● SOURCE DATA:

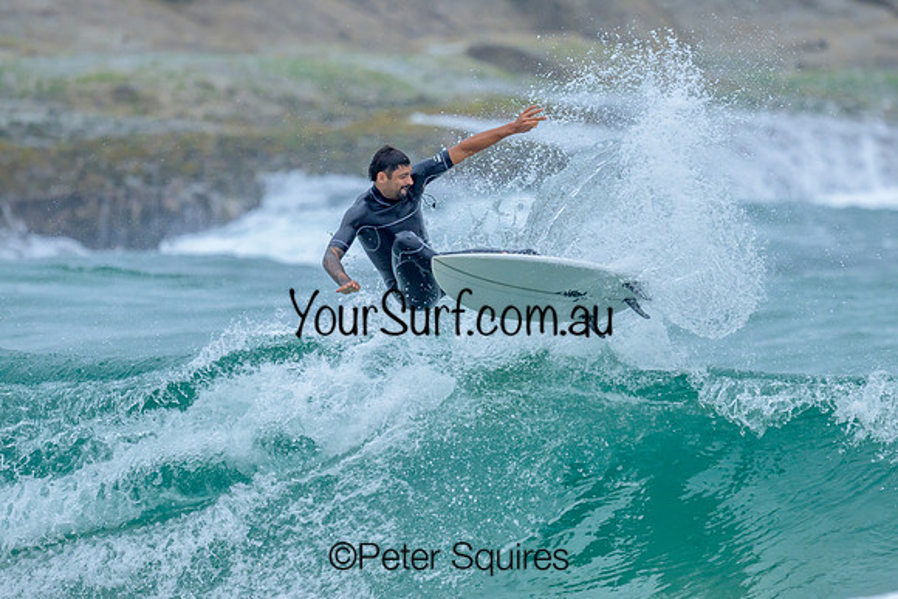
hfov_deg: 1.9
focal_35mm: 1100
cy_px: 324
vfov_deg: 1.3
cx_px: 464
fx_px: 27434
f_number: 6.3
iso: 800
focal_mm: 800
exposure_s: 1/3200
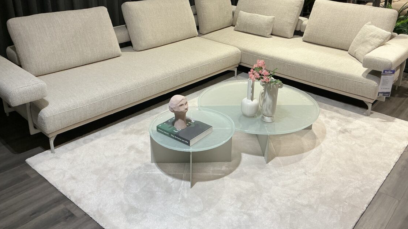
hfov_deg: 58.0
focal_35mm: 34
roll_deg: -1.6
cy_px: 71
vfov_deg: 34.2
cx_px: 217
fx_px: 368
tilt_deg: -22.0
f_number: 1.8
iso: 50
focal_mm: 3
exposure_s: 1/60
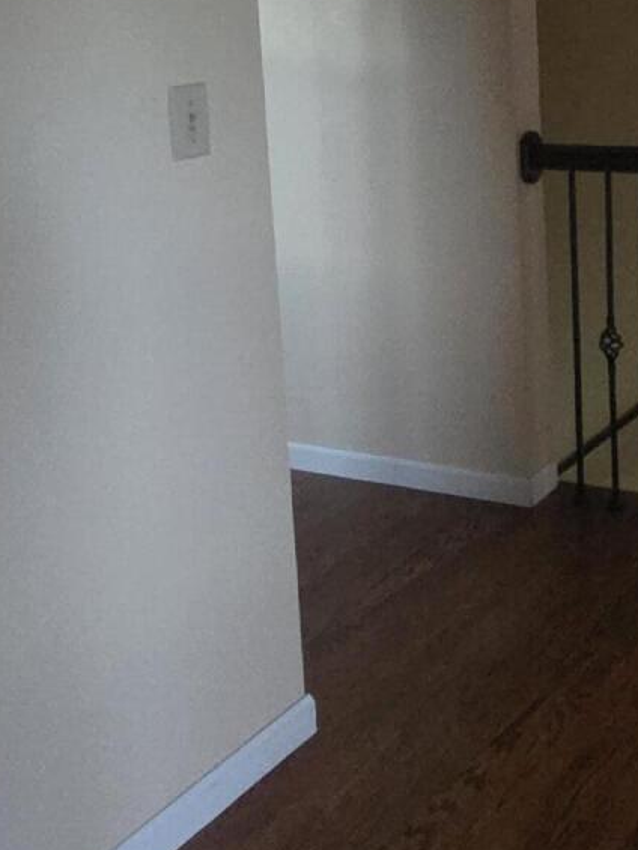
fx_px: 1130
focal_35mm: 46
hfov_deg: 27.5
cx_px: 776
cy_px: 134
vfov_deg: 39.1
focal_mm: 2.2
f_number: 2.2
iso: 2000
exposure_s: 1/24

● TO DO:
Output the lines above in full and exactly. Leave out every picture.

● ANSWER TO THIS TASK:
hfov_deg: 1.9
focal_35mm: 1100
cy_px: 324
vfov_deg: 1.3
cx_px: 464
fx_px: 27434
f_number: 6.3
iso: 800
focal_mm: 800
exposure_s: 1/3200
hfov_deg: 58.0
focal_35mm: 34
roll_deg: -1.6
cy_px: 71
vfov_deg: 34.2
cx_px: 217
fx_px: 368
tilt_deg: -22.0
f_number: 1.8
iso: 50
focal_mm: 3
exposure_s: 1/60
fx_px: 1130
focal_35mm: 46
hfov_deg: 27.5
cx_px: 776
cy_px: 134
vfov_deg: 39.1
focal_mm: 2.2
f_number: 2.2
iso: 2000
exposure_s: 1/24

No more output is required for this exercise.